Hipsters vs. Old-timers battle flares up again

for The Brooklyn Paper

Dozens of hipsters — and the old-timers who resent them — stormed a community meeting on Monday night, showing the ongoing clash of cultures that collided when people flooded the streets after Barack Obama’s election win on Nov. 4.

Three people were arrested during the celebration — and many more were roughed up, according to witnesses — and on Monday night, dozens of people who had danced in the streets had a chance to vent their frustrations at the officers of the 94th Precinct.

One after another, youngsters stood up and alleged mistreatment at the hands of the police on the night of Nov. 4-5, after Barack Obama was declared the winner of the presidential election shortly after 11 pm.
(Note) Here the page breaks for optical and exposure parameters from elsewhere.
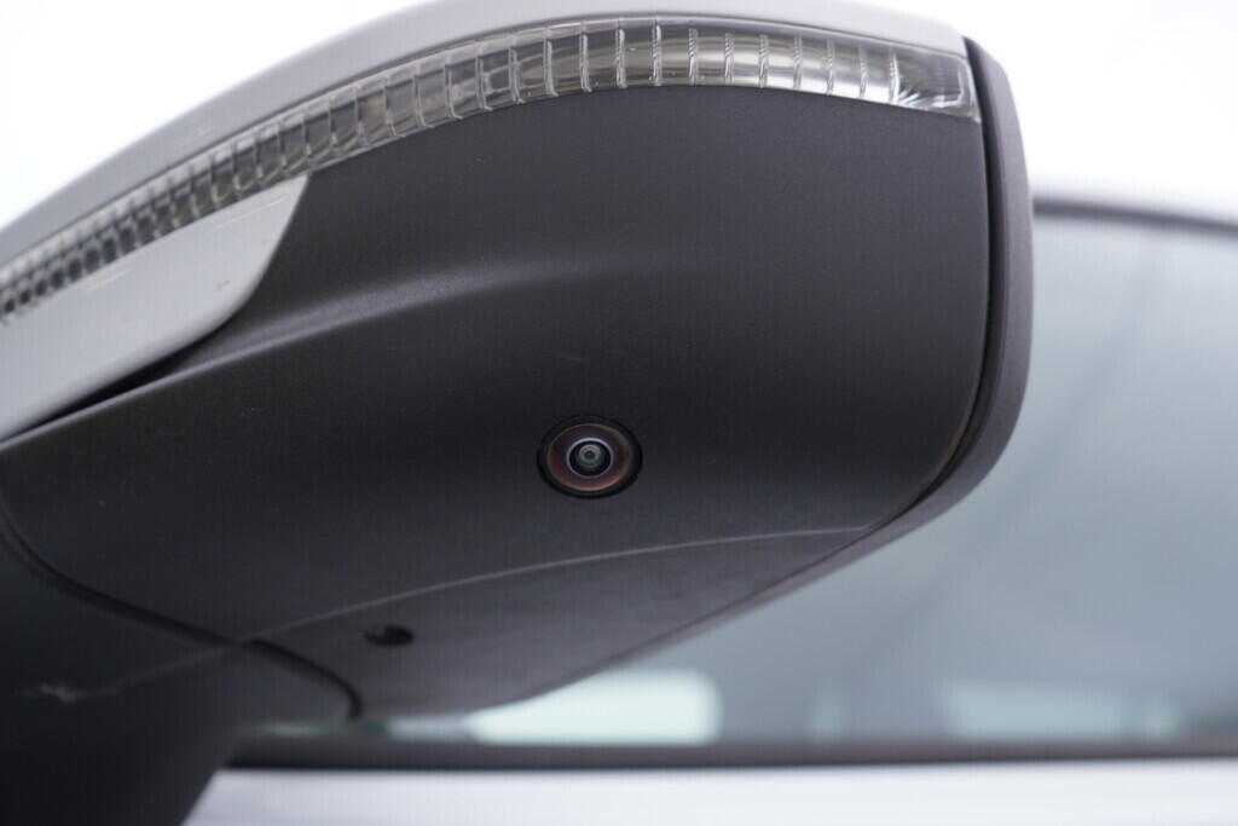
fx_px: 1238
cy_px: 413
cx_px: 619
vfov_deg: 36.9
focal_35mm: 36
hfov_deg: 53.1
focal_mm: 24
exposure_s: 1/60
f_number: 4
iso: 125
At that time, hundreds of people, mostly young, poured into the streets of Greenpoint, shouting and celebrating. At 3 am, after several noise complaints, police dispersed the large, unauthorized crowd, sometimes roughly, speakers said.

“I was filming the event,” said one person, who identified himself as a video producer, “and an officer with a handlebar moustache threw my camera to the ground and smashed it.”
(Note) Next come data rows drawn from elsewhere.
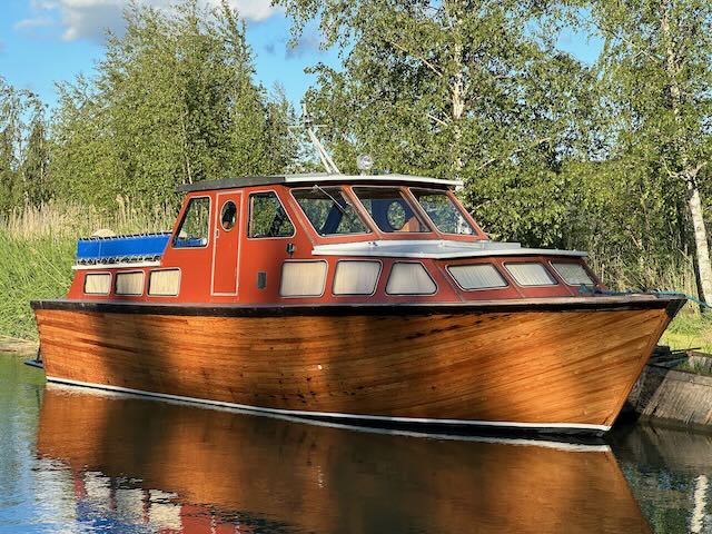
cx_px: 356
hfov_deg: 25.3
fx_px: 1584
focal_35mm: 77
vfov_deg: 19.1
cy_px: 267
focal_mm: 9
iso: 32
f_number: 2.8
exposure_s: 1/296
Another person claimed he experienced mistreatment despite not even being at the celebration.

“I was walking in the street with my friends at 11 pm,” said the man. “A female officer stopped us and accused us of having an open container [of alcohol].”

He that this was not the case, but the officer remained abusive.

“She refused to believe us, and told us that we could file a complaint, but it wouldn’t matter because it would be an officer’s word against the word of a civilian, and she had a ‘perfect record.”

Each anti-cop comment at the meeting of the 94th Precinct Community Council was met with increasing vociferousness from old-time residents. At times, Precinct Captain Dennis Fulton appeared to lose control of the crowd, and one of the meeting’s co-chairs tried to use a soda can as a gavel to restore calm.

In the end, the three dozen younger residents heard a mouthful from older residents, who complained just as vocally that three cops were injured in the election night celebration and that the streets are not the proper place for a celebration in the first place.

The undercurrent, of course, is that many longtime residents feel just as angry as the youngsters about what is happening in a neighborhood that has seen rapid change and gentrification over the last 15 years.

“The police reacted with too much restraint,” said an oldster.

Another elderly man directly addressed the younger crowd.

“You people think you can just break the law and create anarchy,” he said, drawing boos and cries of exasperation from the hipsters.